Dry Bulk Shows Growing Interest in Methanol Bunkering
More dry bulk carriers could soon be running on methanol. File Image / Pixabay
Interest in methanol bunkering is growing in the dry bulk segment, with the first significant order being placed for methanol-fuelled bulker tonnage.
Commodities firm Cargill has partnered with Mitsui & Co to order two methanol-fuelled Kamsarmax bulkers, maritime news publication Lloyd's List reported last week. The order was signed last month, and the two dual-fuelled vessels are due for delivery by the end of 2025 and early 2026.
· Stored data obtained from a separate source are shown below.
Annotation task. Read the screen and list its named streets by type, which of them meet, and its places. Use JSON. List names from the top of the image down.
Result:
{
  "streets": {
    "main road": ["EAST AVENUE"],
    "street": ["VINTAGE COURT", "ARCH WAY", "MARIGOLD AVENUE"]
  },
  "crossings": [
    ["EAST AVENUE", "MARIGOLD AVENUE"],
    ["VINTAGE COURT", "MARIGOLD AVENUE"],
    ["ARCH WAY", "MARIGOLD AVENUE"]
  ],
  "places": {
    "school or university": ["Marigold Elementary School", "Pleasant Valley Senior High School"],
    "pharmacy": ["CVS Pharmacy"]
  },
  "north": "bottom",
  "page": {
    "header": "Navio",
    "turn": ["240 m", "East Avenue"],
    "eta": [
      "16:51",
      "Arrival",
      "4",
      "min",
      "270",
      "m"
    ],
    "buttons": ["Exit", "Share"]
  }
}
A Cargill representative told Ship & Bunker in October that the firm was planning to be operating a methanol-fuelled bulker within a few years.
The order is one of the first signs of interest in methanol bunkering from dry bulk. Another key development came last month as mining firm Vale issued a request for proposals from shipping companies for contracts of affreightment for a new generation of methanol-fuelled Guaibamax very large ore carriers.
Interest in methanol as a marine fuel has grown rapidly over the past two years. But that interest has thus far come largely from the container segment -- between them AP Moller-Maersk, CMA CGM and COSCO currently have 666,100 TEU of methanol-fuelled boxships on order, representing just over 2.5% of current global container capacity.